Le protoxyde d’azote, d’autres inhalants volatiles (colles, solvants, poppers, éther…) font l’objet d’un usage détourné à visée récréative depuis de nombreuses décennies. Leur consommation est le plus souvent le fait d’adolescents, qui s’orientent vers ces produits d’usage commun en raison de leur disponibilité et de leur légalité, mais aussi parce qu’ils ne sont pas en contact avec le marché des drogues illégales. L’usage de ce type de produit subit généralement des effets de mode cycliques et passagers.

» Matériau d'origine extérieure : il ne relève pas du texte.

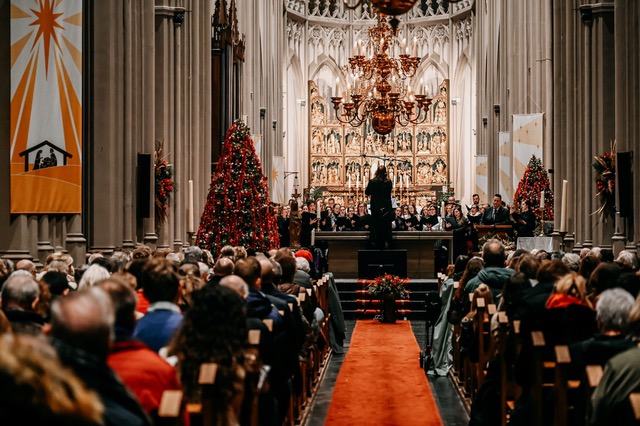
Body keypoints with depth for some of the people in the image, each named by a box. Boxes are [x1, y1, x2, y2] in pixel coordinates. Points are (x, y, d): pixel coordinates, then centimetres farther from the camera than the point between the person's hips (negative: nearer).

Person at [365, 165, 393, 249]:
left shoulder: (372, 182, -10)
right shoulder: (388, 182, -6)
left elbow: (367, 192, 0)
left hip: (375, 207, -1)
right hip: (386, 207, 1)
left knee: (376, 224, 7)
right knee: (386, 225, 8)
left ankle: (376, 243, 6)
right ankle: (386, 242, 7)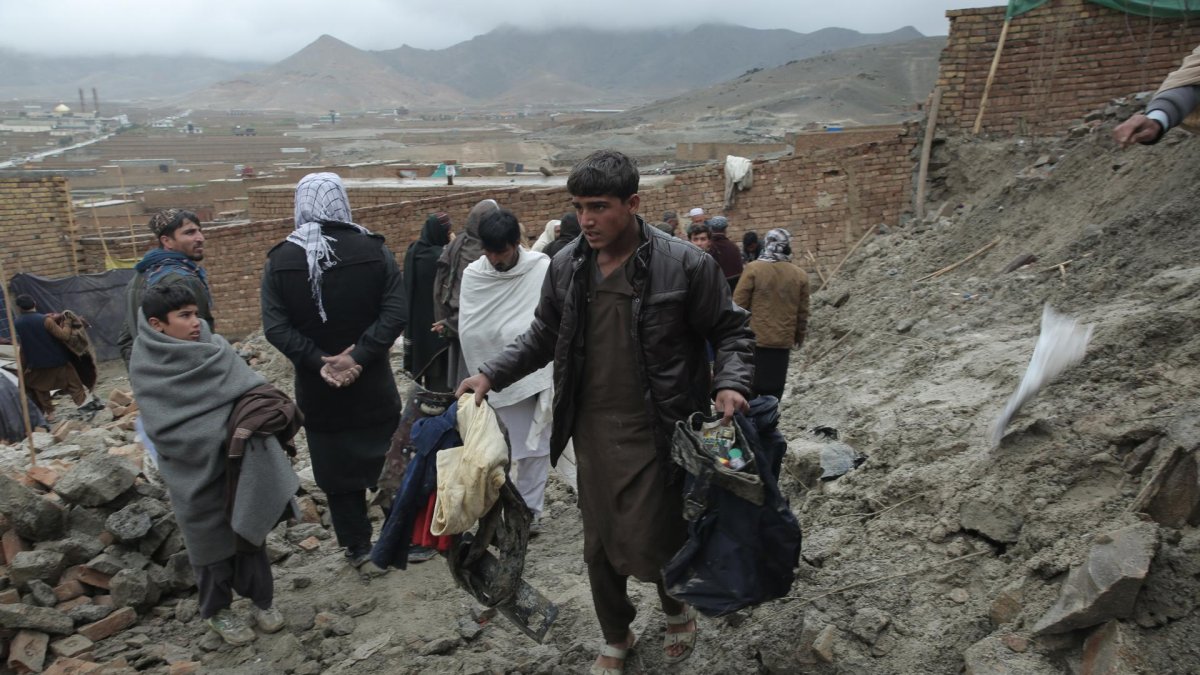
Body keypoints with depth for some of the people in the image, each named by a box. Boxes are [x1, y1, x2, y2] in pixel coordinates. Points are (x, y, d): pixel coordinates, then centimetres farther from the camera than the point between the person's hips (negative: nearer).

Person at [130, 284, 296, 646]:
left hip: (238, 462, 3)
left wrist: (270, 407, -23)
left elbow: (252, 387, -4)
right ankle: (216, 610, 33)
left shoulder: (216, 348, 0)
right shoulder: (148, 368, -10)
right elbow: (165, 428, -17)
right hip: (195, 473, -3)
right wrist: (226, 427, -20)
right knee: (212, 539, 12)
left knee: (249, 529, 14)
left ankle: (262, 599, 33)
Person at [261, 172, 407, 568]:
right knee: (386, 460, 18)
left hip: (317, 390, 1)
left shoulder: (279, 261, -5)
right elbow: (395, 313, -16)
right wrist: (359, 356, -20)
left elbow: (275, 327, -13)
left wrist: (319, 362, -17)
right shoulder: (374, 251, -7)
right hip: (372, 385, 0)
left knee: (336, 467, 14)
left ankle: (357, 546, 24)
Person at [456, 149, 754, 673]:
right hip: (593, 433, 4)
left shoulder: (684, 264, -12)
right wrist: (490, 375, 2)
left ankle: (678, 610, 38)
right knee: (599, 547, 15)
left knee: (650, 543, 2)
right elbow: (543, 337, 12)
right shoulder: (566, 267, 0)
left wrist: (730, 383, -19)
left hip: (657, 433, -4)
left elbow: (731, 331, -2)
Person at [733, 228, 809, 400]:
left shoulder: (753, 269, -9)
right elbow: (802, 312, 8)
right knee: (773, 390, 11)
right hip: (783, 342, 3)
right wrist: (799, 337, 21)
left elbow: (739, 305, -8)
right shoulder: (800, 275, 2)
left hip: (753, 340, -2)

Il est probable que le succès actuel du protoxyde d’azote soit exacerbé par le caractère viral de la circulation des publications qui en font l’apologie sur Internet, en particulier sur YouTube ainsi que sur les réseaux sociaux.

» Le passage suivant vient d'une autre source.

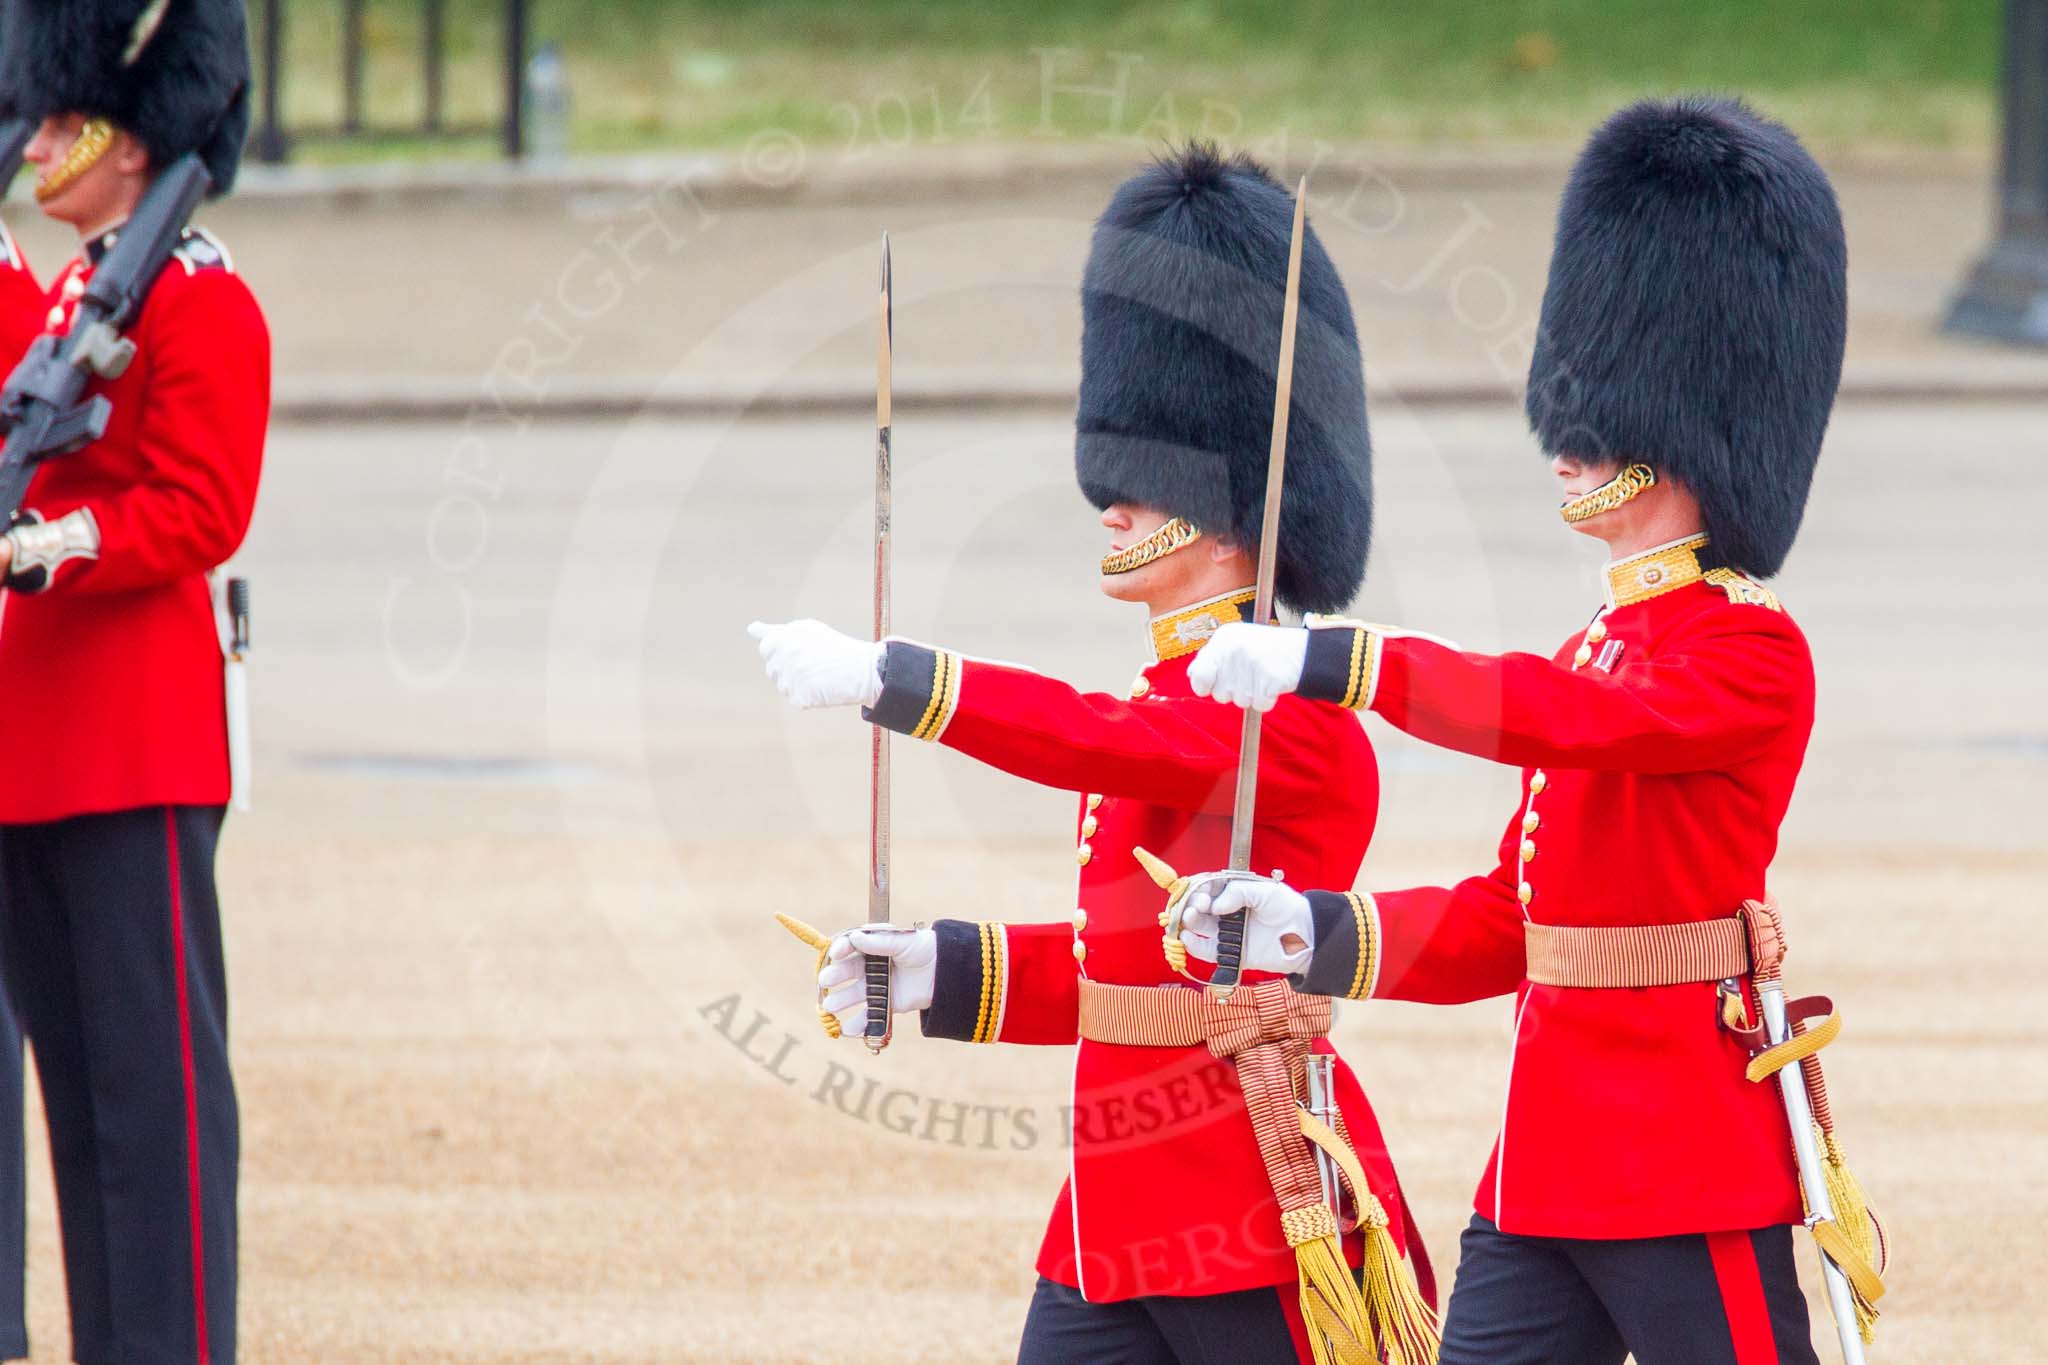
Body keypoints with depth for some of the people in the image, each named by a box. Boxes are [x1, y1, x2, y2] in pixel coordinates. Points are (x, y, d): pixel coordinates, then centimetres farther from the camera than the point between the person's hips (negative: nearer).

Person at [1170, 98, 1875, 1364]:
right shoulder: (1610, 642, 17)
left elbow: (1566, 719, -28)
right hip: (1548, 1163, 9)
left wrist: (1327, 661, -28)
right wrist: (1313, 930, 3)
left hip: (1691, 1167, -9)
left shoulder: (1753, 653, -10)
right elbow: (1506, 920, 17)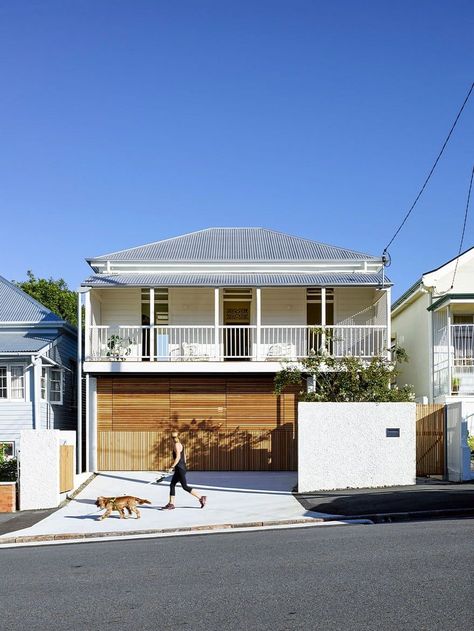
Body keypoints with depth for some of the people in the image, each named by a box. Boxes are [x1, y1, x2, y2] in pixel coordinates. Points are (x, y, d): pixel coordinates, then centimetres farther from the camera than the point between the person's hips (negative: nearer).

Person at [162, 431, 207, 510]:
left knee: (185, 486, -6)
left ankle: (201, 498, -3)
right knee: (172, 485, 10)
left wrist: (172, 467, -20)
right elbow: (184, 456, 19)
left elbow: (178, 457, -22)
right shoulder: (179, 444, 14)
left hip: (180, 469, -10)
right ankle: (171, 503, 12)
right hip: (179, 469, 10)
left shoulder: (176, 445, -14)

Face à l’augmentation des traces d’usage dans l’espace public, des inquiétudes ont émergé et certaines communes ont pris des mesures (via une adaptation du règlement général de police) de manière à restreindre la vente des capsules à chantilly aux mineurs d’âge ou afin de pouvoir verbaliser l’usage dans l’espace public. Des restrictions locales ou nationales n’auront probablement qu’un faible impact sur la disponibilité du produit, dans la mesure où il restera accessible dans les communes ou pays voisins, via une commande sur Internet, ou encore via un achat par un pair majeur. Et sanctionner l’usage dans l’espace public ne fera que le pousser dans la clandestinité, ce qui est généralement contre-productif. Etant donné 1) le niveau de prévalence de consommation relativement bas ; 2) le type d’usage qui en est généralement fait (occasionnel et récréatif) ; 3) le faible pouvoir addictif du produit ; et 4) sa faible dangerosité pour autant qu’il soit consommé adéquatement, il ne paraît pas opportun d’en interdire l’usage ou d’en restreindre excessivement l’accessibilité. En revanche, il est important d’informer préventivement les consommateurs, en particulier les jeunes, sur les risques liés à la consommation de ce produit et sur les moyens de les minimiser.